Problem:
Lines holding the string "Document": copy each one from the listing below.

-- Given entries follows --

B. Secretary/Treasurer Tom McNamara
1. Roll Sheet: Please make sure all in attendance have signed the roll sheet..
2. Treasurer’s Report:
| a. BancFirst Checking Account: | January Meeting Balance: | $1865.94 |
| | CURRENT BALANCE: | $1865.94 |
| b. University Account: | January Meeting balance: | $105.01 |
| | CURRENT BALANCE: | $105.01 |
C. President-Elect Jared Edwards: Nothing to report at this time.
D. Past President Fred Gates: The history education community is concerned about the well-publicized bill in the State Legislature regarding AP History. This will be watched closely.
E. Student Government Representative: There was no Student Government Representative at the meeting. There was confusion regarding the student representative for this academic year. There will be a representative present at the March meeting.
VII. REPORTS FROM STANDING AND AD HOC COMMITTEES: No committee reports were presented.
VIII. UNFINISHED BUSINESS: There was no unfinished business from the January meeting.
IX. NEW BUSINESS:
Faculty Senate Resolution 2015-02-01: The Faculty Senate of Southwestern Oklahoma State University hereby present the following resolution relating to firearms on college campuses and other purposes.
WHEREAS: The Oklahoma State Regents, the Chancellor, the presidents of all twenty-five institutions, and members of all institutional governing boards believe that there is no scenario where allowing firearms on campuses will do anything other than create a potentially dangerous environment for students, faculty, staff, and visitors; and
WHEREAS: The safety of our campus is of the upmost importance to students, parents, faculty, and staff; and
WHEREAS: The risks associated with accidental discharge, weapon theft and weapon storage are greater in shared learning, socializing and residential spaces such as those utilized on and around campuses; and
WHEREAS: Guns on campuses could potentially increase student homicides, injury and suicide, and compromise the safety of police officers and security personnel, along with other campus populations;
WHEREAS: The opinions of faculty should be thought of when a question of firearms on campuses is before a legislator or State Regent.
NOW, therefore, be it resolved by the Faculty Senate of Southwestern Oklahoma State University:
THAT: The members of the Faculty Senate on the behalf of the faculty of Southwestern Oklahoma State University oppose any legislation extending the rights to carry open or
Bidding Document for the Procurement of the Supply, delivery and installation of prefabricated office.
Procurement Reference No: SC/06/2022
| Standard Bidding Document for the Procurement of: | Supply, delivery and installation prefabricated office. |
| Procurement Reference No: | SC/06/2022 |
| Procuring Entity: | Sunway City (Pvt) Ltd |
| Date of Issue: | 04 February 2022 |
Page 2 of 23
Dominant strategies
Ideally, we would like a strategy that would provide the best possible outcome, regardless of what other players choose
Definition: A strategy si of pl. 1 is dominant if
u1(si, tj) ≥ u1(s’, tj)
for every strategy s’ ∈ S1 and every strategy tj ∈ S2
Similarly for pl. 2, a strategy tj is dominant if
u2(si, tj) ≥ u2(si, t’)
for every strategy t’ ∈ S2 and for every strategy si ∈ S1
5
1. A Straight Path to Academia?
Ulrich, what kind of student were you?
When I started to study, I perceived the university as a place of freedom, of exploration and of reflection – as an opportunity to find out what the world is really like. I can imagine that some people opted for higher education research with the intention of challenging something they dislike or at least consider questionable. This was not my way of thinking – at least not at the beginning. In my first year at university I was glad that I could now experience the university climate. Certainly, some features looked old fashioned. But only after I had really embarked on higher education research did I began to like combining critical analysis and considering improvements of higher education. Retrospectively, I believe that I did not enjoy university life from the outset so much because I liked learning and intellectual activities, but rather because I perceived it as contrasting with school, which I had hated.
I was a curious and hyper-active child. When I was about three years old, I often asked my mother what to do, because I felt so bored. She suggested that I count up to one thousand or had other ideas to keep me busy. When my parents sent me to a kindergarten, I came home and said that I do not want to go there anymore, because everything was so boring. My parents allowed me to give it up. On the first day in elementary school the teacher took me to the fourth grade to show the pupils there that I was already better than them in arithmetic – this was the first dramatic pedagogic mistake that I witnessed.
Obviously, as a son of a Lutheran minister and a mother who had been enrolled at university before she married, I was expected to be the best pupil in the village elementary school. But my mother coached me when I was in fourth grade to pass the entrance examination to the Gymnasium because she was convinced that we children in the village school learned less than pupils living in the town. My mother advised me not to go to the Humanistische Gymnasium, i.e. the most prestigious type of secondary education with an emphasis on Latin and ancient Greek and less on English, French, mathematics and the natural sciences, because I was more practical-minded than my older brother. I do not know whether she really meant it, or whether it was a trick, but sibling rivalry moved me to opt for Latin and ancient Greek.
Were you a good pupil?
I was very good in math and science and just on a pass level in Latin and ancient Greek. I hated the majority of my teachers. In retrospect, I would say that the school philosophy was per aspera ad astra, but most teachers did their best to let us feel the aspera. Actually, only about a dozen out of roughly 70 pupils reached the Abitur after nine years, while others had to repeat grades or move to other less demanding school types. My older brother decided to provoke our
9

-- Given entries concluded --

Written solution:
Bidding Document for the Procurement of the Supply, delivery and installation of prefabricated office.
| Standard Bidding Document for the Procurement of: | Supply, delivery and installation prefabricated office. |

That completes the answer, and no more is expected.